Auch im Jagdschloss wird ab 1. September eine Sonderausstellung präsentiert: Für „Von der Lochkarte in die Cloud“ werden Tische in allen Räume aufgebaut, auf denen ein Buch digital zu lesen sein wird. Das sogenannte Space Book liefert Informationen zur Musikgeschichte, deren jüngstes Kapitel „Krefeld rockt“ heißen wird. Die Geschichte der Seidenweber und der Musik werden miteinander verschränkt, ohne dass das althergebrachte Ambiente verändert werden muss.

Den Auftakt im Bereich der Forschung macht am 24. Januar der traditionelle Grabungsabend. Die Archäologen werden berichten, was die Grabung auf dem Gelände von Goodmills ergeben haben. „Die Aufarbeitung wird noch zwei oder drei Jahre dauern“, schätzt Morscheiser, „es kommen immer noch Schätze raus.“ Ab 10. November wird vieles gezeigt: „Abenteuer Großgrabung in Krefeld-Gellep“ im Sonderausstellungsraum und im Museum.
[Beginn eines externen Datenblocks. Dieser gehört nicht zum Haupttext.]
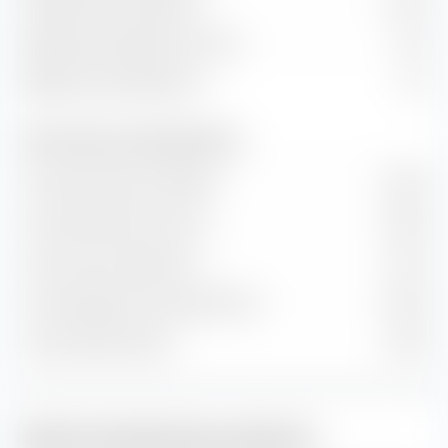
Rendimento dei dividendi
3,19 %
Rapporto prezzo/flusso di cassa
8,57
Rapporto prezzo/fatturato
1,31
Tassi di valore e crescita (previsione)
Crescita del valore contabile
3,46 %
Crescita del flusso di cassa
5,99 %
Crescita storica degli utili
5,13 %
Crescita degli utili a lungo termine
9,36 %
Crescita delle vendite
1,46 %
Stile di investimento azionario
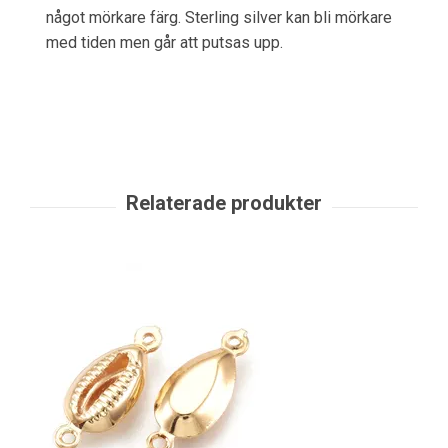
något mörkare färg. Sterling silver kan bli mörkare
med tiden men går att putsas upp.
A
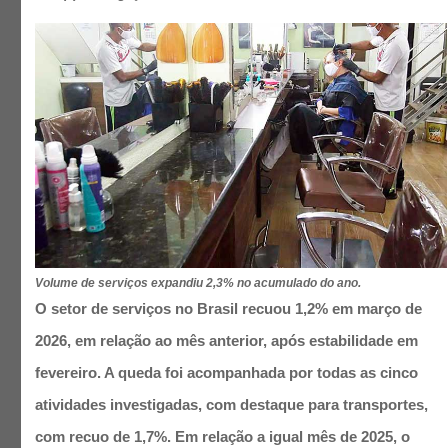
Volume de serviços expandiu 2,3% no acumulado do ano.
O setor de serviços no Brasil recuou 1,2% em março de
2026, em relação ao mês anterior, após estabilidade em
fevereiro. A queda foi acompanhada por todas as cinco
atividades investigadas, com destaque para transportes,
com recuo de 1,7%. Em relação a igual mês de 2025, o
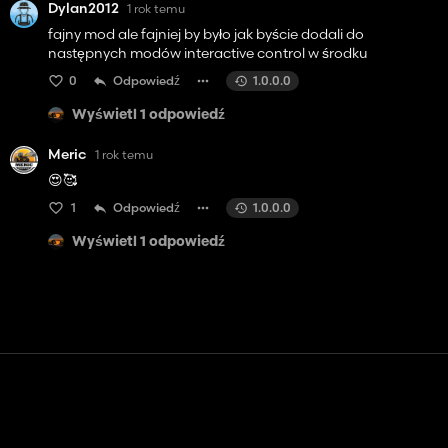
Dylan2012
1 rok temu
fajny mod ale fajniej by było jak byście dodali do
następnych modów interactive control w środku
0
Odpowiedź
1.0.0.0
Wyświetl 1 odpowiedź
Meric
1 rok temu
😍🥰
1
Odpowiedź
1.0.0.0
Wyświetl 1 odpowiedź
Kontakt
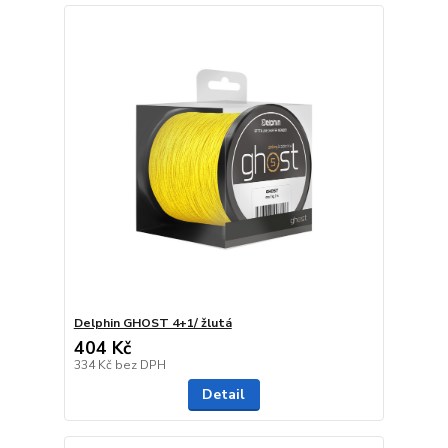
Delphin GHOST 4+1/ žlutá
404 Kč
334 Kč
bez DPH
Detail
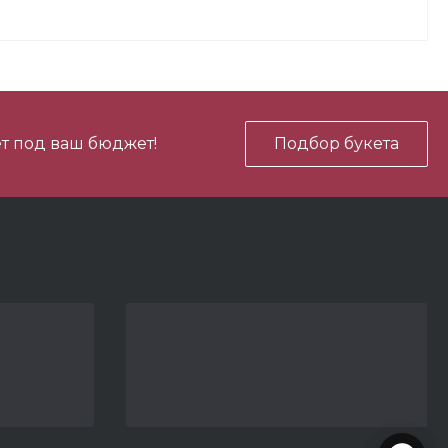
600 ₽
В корзину
-
+
т под ваш бюджет!
Подбор букета
3 690 ₽
В корзину
-
+
600 ₽
В корзину
-
+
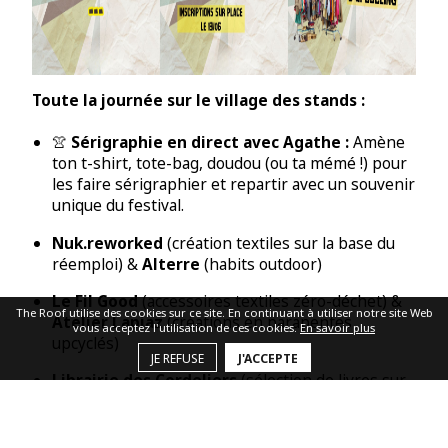
Toute la journée sur le village des stands
:
👚
Sérigraphie en direct avec Agathe
:
Amène
ton t-shirt, tote-bag, doudou (ou ta mémé !) pour
les faire sérigraphier et repartir avec un souvenir
unique du festival.
Nuk.reworked
(création textiles sur la base du
réemploi) &
Alterre
(habits outdoor)
Le Fil Good
(accessoires textiles zéro-déchet) &
The Roof utilise des cookies sur ce site. En continuant à utiliser notre site Web
Atelier Lapiaz
(créations en parapentes
vous acceptez l'utilisation de ces cookies.
En savoir plus
upcyclés)
JE REFUSE
J'ACCEPTE
Librairie des Cordeliers
(sélection de livres sur
l'upcycling)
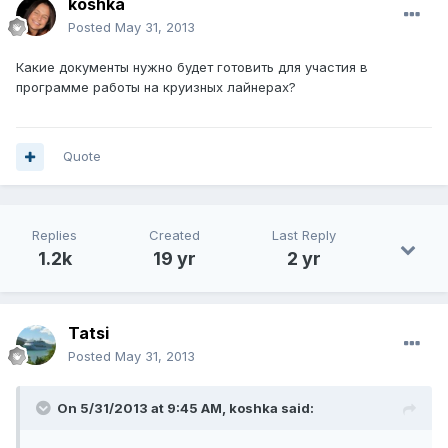
koshka
Posted
May 31, 2013
Какие документы нужно будет готовить для участия в
программе работы на круизных лайнерах?
Quote
Replies
Created
Last Reply
1.2k
19 yr
2 yr
Tatsi
Posted
May 31, 2013
On 5/31/2013 at 9:45 AM, koshka said:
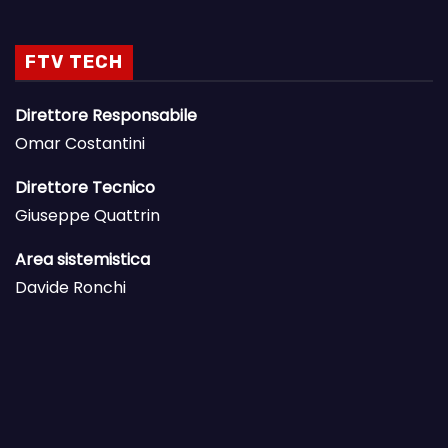
FTV TECH
Direttore Responsabile
Omar Costantini
Direttore Tecnico
Giuseppe Quattrin
Area sistemistica
Davide Ronchi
Im Mai kommen die Römer in großer Zahl. Mindestens 100 schlagen ihr Lager auf der Wiese hinterm Jagdschloss auf und zeigen den Besuchern, wie die Römer lebten und arbeiteten: „Ad Arma! Römerlager im Schatten der Burg“ am 18. und 19. Mai. Am Sonntag, 19. Mai, treffen bei „Crossover“ wieder Sport und Kultur aufeinander. 
Das Museum bietet Workshops. „Lightpainting“ für Jugendliche und Erwachsene. Bei „Helden gesucht“ entwickeln Jugendliche ein Theaterstück und führen es auf; eine Kooperation mit dem Kresch-Theater und der NS-Dokumentationsstelle. Im Sommer gibt es eine „Kinderferienwoche Römer“,  und es wird ein Handy-Fotografierkursus für Kinder angeboten: „Dort sehen die Kinder, wie sie schöne Selfies aufnehmen können“, sagt Morscheiser.

Für alle Altersgruppen wird ein Spiel in der virtuellen Wirklichkeit sein: Am 13. Februar können sich Besucher mit einer 3D-Brille in das Jahr 1377 versetzen lassen und sich darin üben, wie man einer Belagerung standhält. Auch soll in diesem Jahr eine App an den Start gehen, mit der sich die Besucher per Mobiltelefon informieren können. Fünf Vorträge bieten wissenschaftliche Erkenntnisse aus der Archäologie. Und es soll eine Stelle in der Museumspädagogik geben.